Многое из того, что встретится нам впоследствии, будет построено на этом «двуличии», точно у архетипического Януса, и вряд ли кому-то удастся так уж легко, схватившись за волшебную палочку диванной диалектики, разрешить это сущностное противоречие. Здесь же нам важно зафиксировать следующее положение: понимание бит-поколения движется в русле понимания Америки, а эта дорога может завести далеко – дальше, чем хватит нашего взгляда.
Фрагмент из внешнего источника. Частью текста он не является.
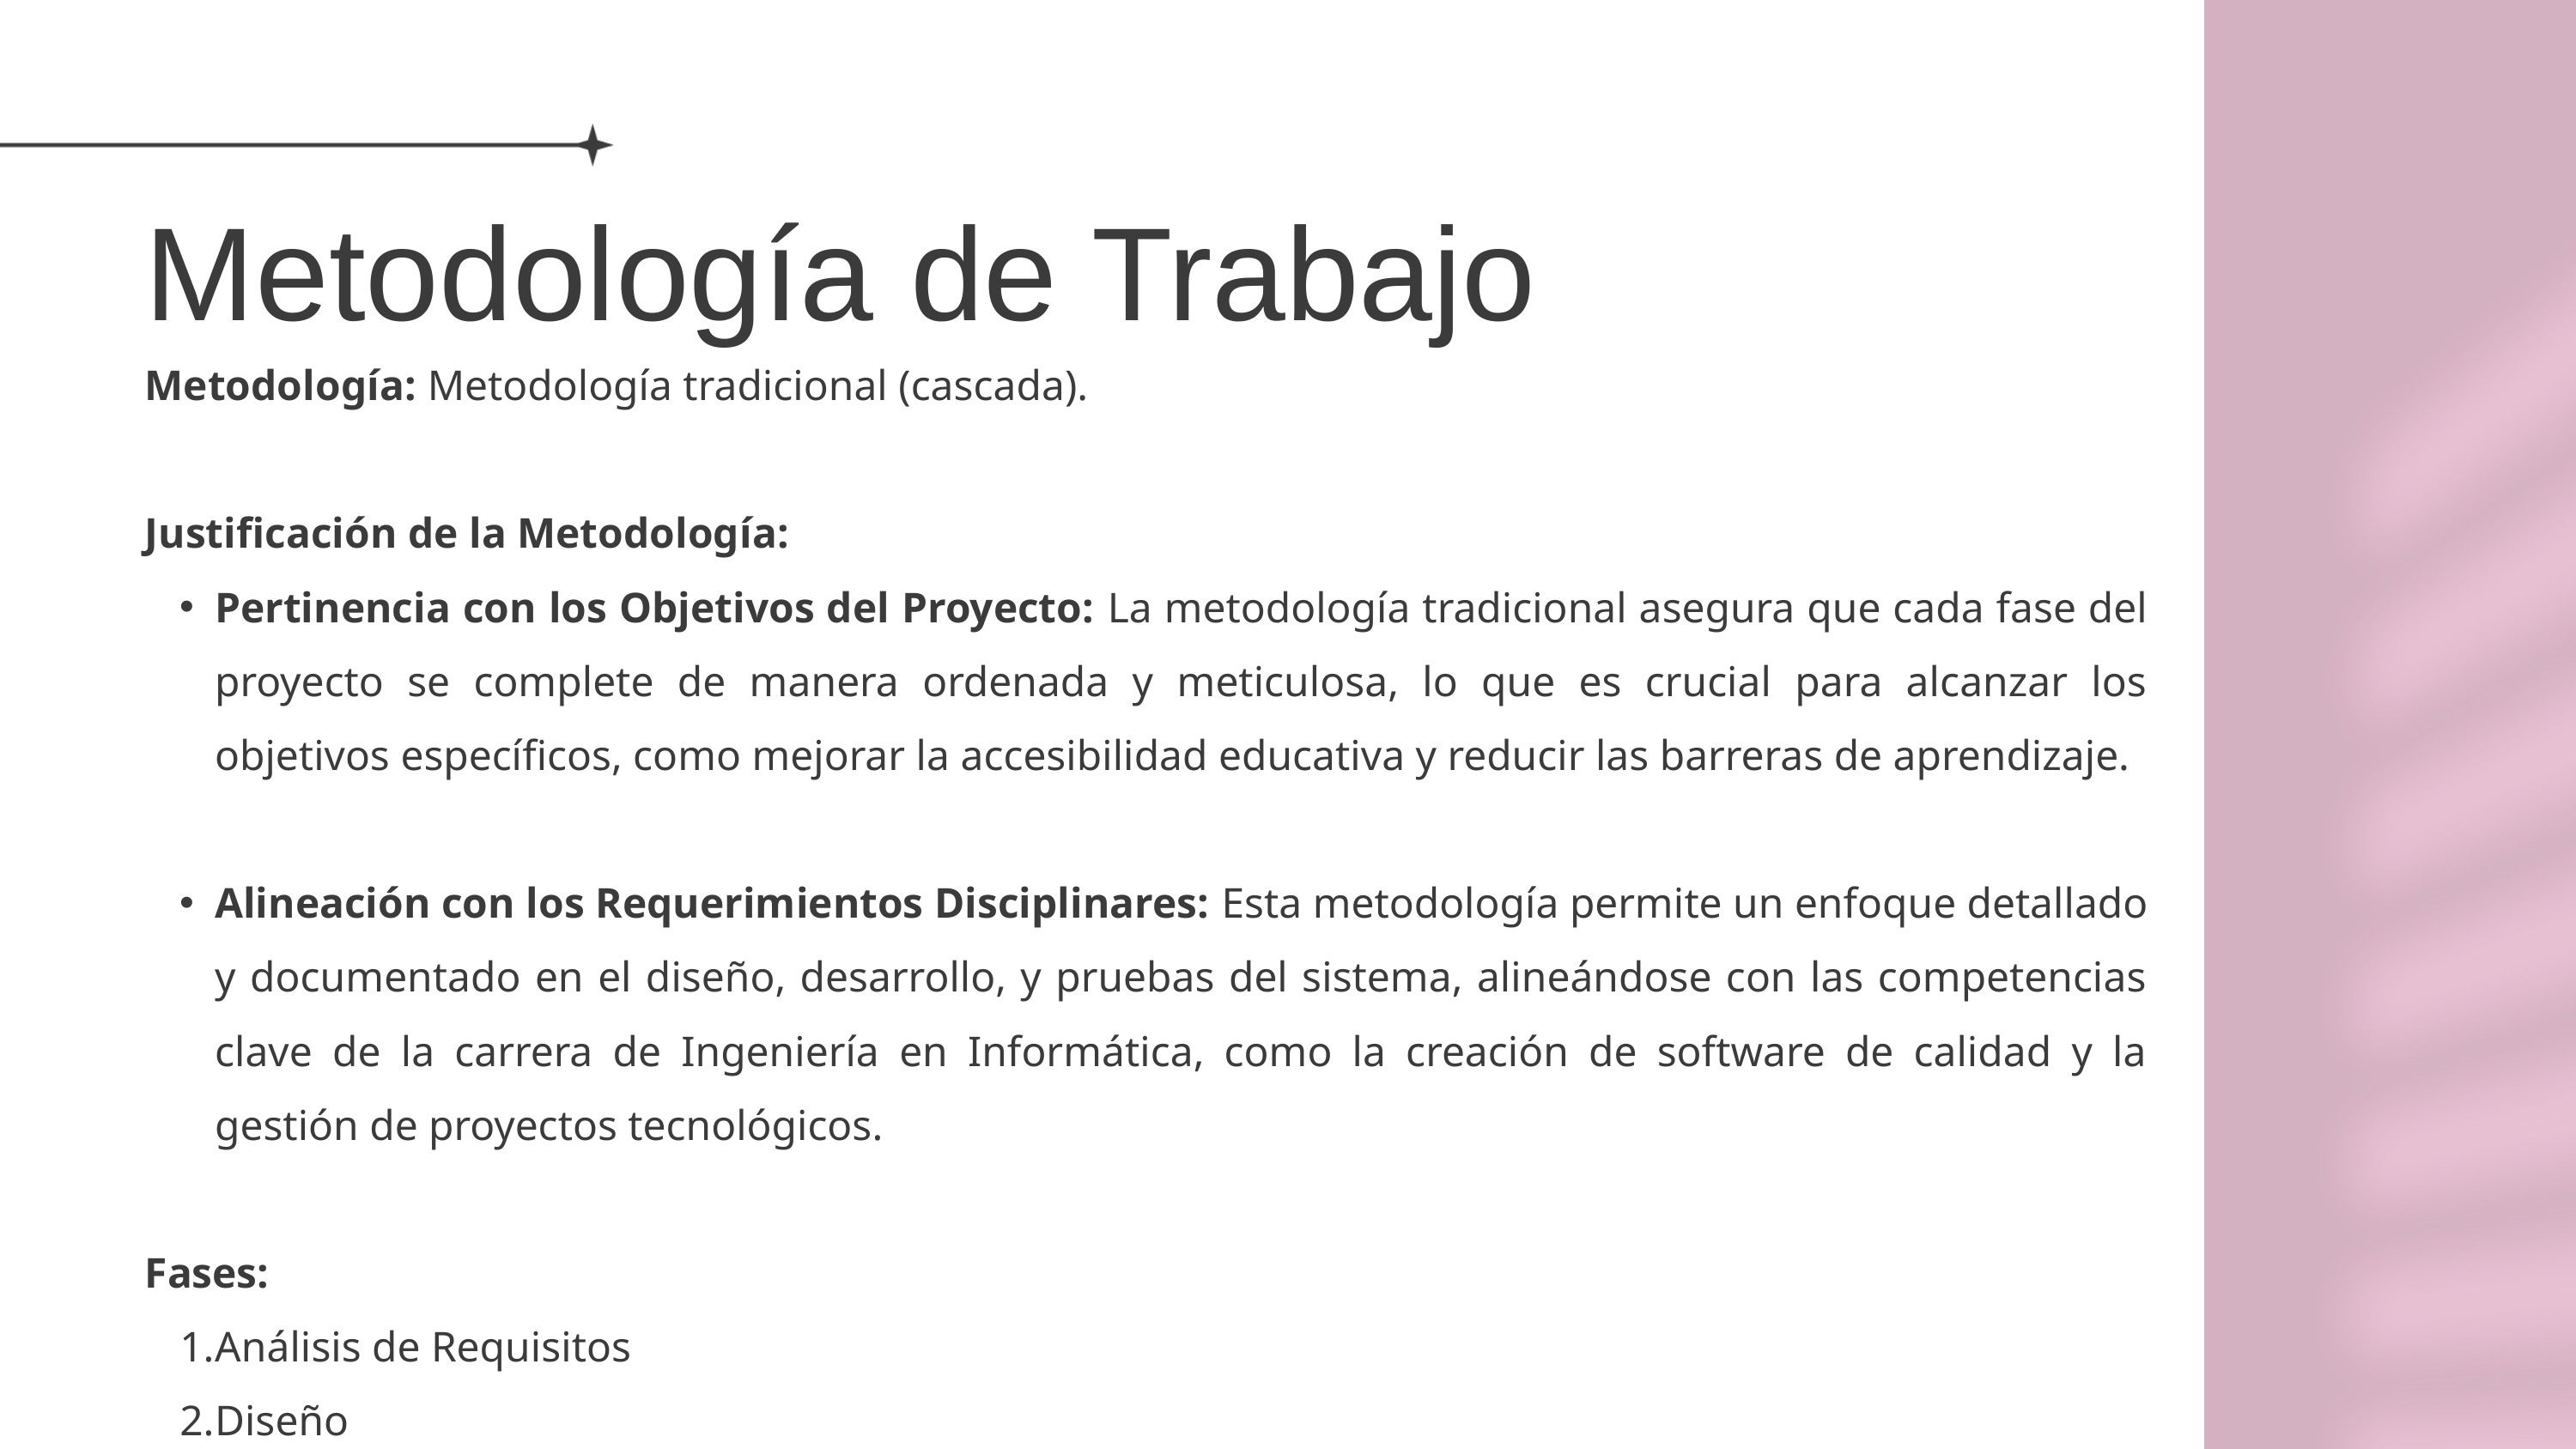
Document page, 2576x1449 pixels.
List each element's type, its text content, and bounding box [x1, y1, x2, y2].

Послевоенная ситуация. Бит-поколение, как и любой феномен природы и культуры, имеет свое место и свое время, хотя кто-то решит, что всем им место в вечности. Место – это большой американский город с его инфраструктурой и индустрией, с его пестрящим социальным расслоением, с его всепобеждающей холодной рациональностью и непреодолимым отчуждением. Это Нью-Йорк, это Денвер или Сан-Франциско, топос, наметанный по живому, расчерченный грифелем цивилизованного разума на карте репрессированного мира природы, мира поруганного естества, отныне обреченного служить для города-гегемона или верхарновского города-спрута чем-то сродни бессознательному, двойнику или тени, в которых как в долгом ящике собраны сказки, желания, страхи и бред позднего городского жителя.
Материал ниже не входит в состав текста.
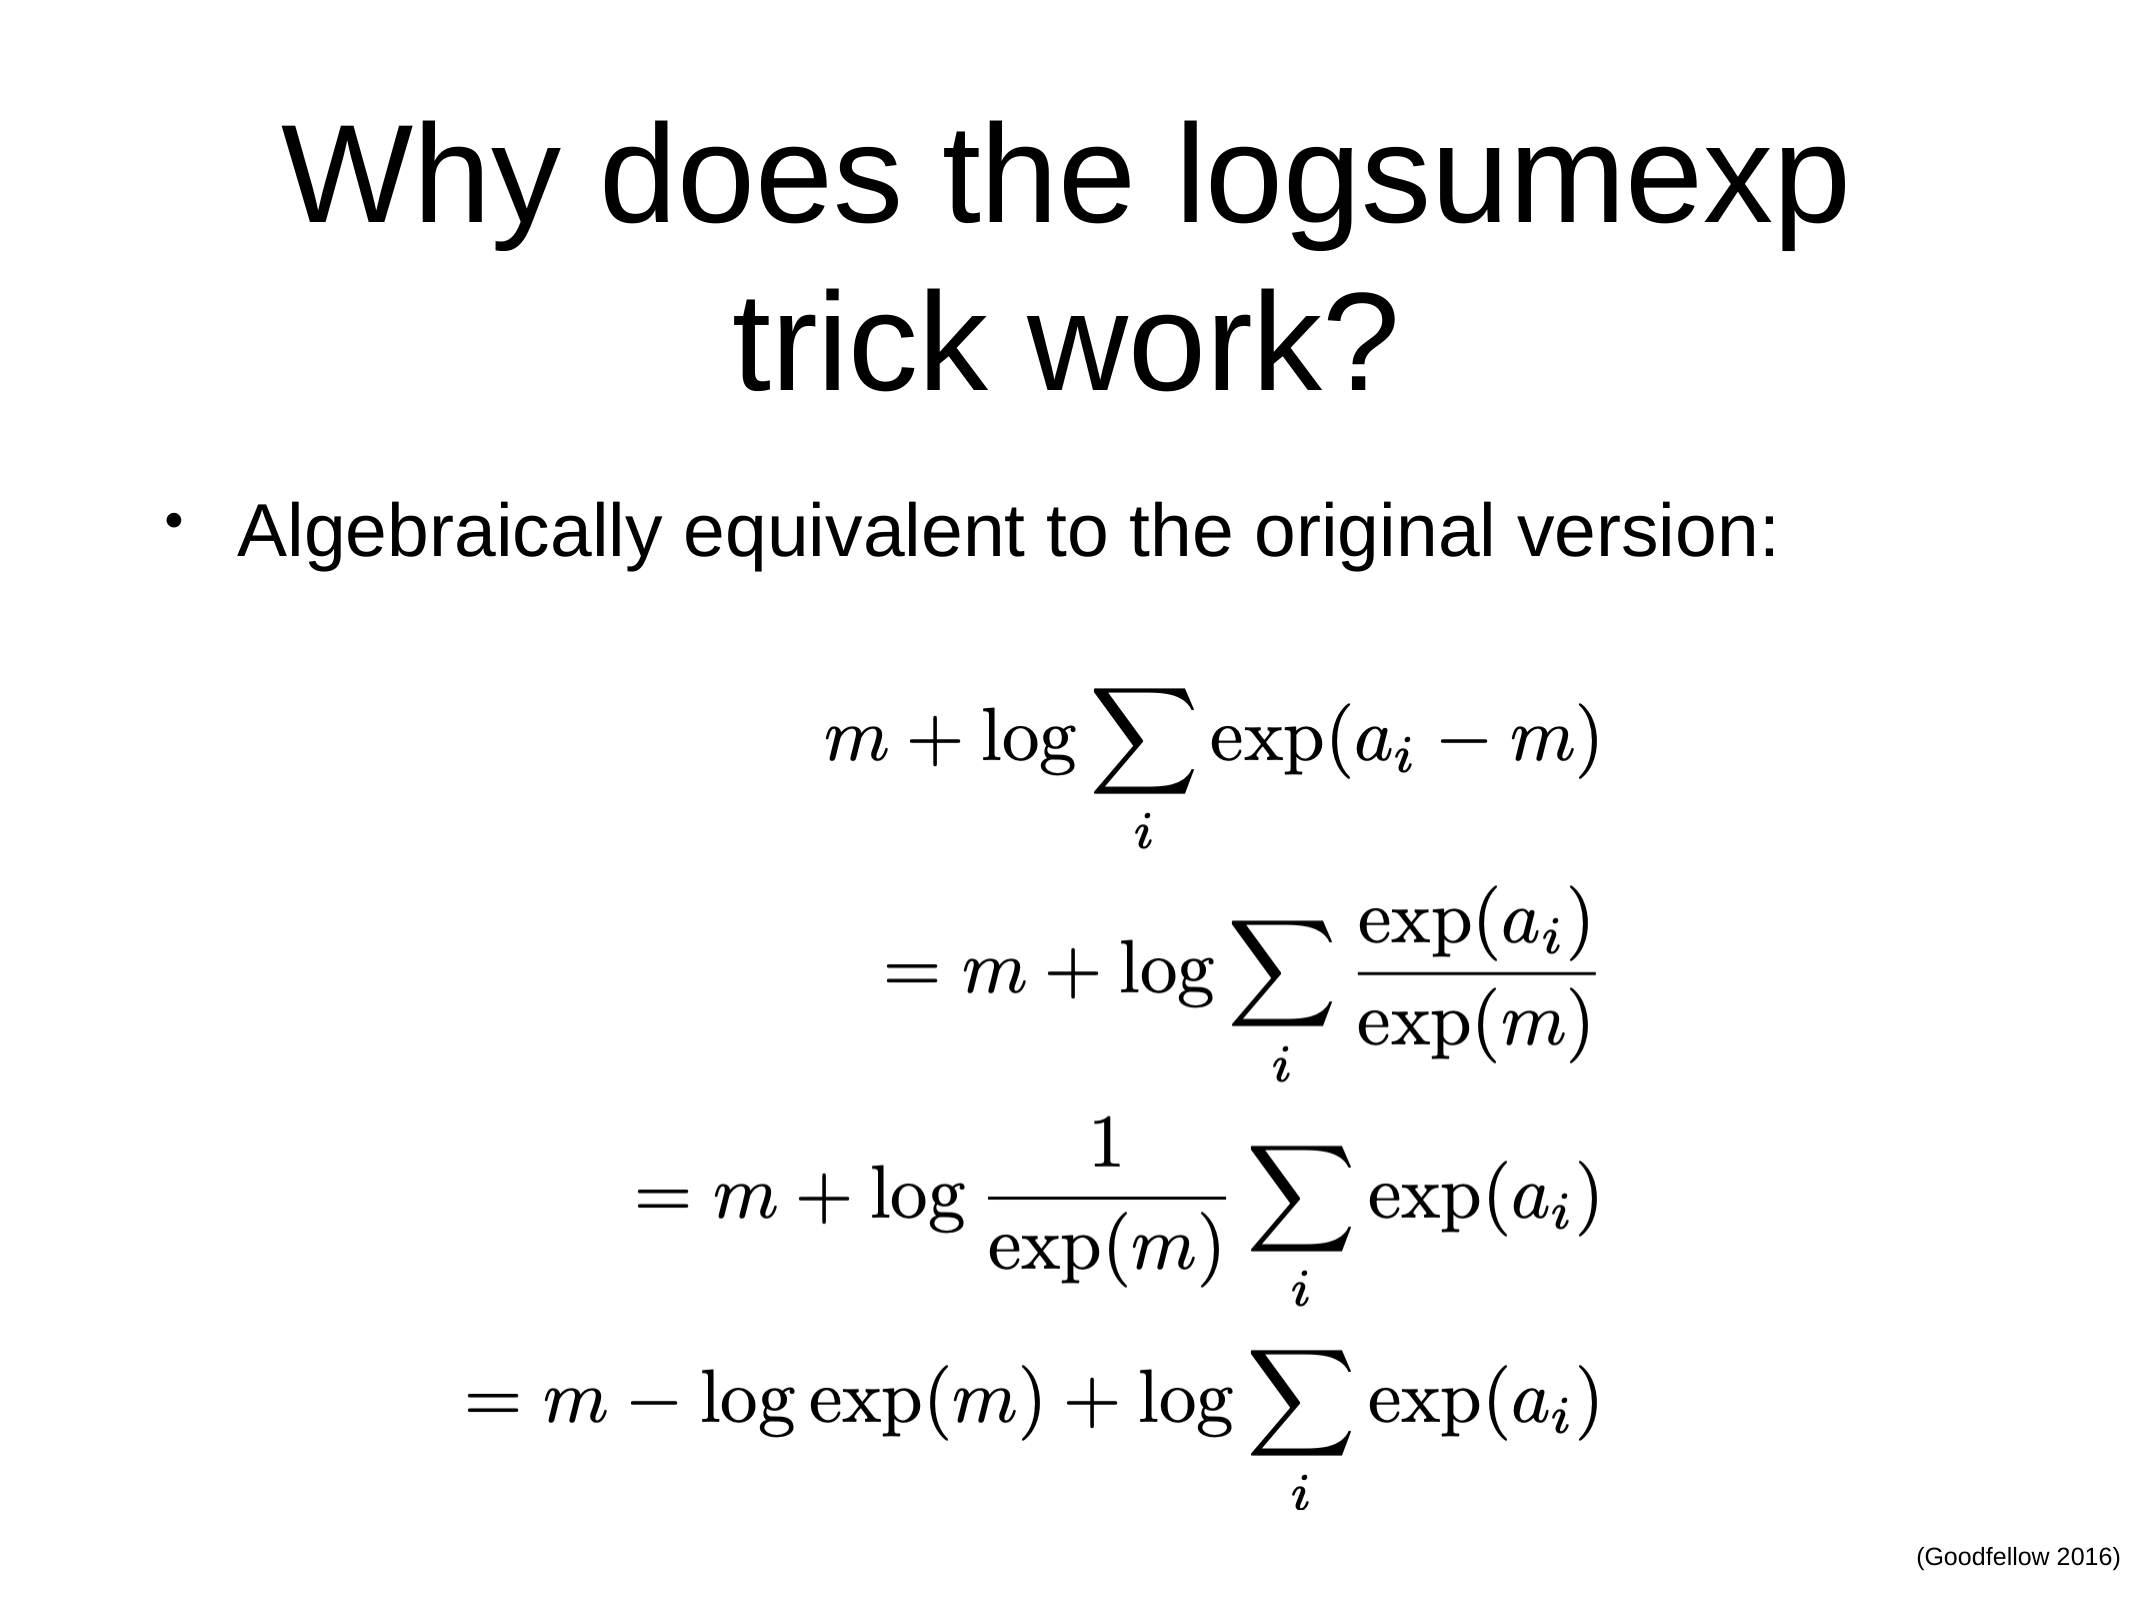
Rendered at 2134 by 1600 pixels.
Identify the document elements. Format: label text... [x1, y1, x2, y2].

list Algebraically equivalent to the original version: [155, 472, 1978, 706]
title Why does the logsumexp trick work? [155, 72, 1978, 428]
picture [466, 688, 1599, 1510]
Время же – после Второй мировой войны, для кого-то Великой и Отечественной, для кого-то, как для американцев, не такой уж и значимой исторически, однако предельно успешной коммерчески, если рассчитать соотношение прибыли в валюте и потерь в солдатах. Соединенные Штаты малой кровью завоевали большое господство. 1940-е и 1950-е годы – не позже, когда культурный и политический ландшафты вновь меняются, занося в свой бестиарий совсем другие движения, течения и направления, приливы которых не оставят от битников и следа. Но пока что, в 40-х и 50-х, тянется сытое время, охваченное своей, тоже сытой, паранойей – время победы среднего человека из среднего класса с его средним телевизором, средним автомобилем и очень средним пригородным домом. Мир обывателя, мир цивила (square), цивилизация бэббитов – по имени собирательного персонажа Синклера Льюиса. Вотчина милого президентствующего генерала Эйзенхауэра, старины Айка, рай для так называемого молчаливого поколения, вооруженного микроволновками и телевизорами. Как говорит режиссер Джон Уотерс в документальном фильме о Берроузе «Человек внутри», «1950-е – это худшее время, потому что ты должен был быть, как все».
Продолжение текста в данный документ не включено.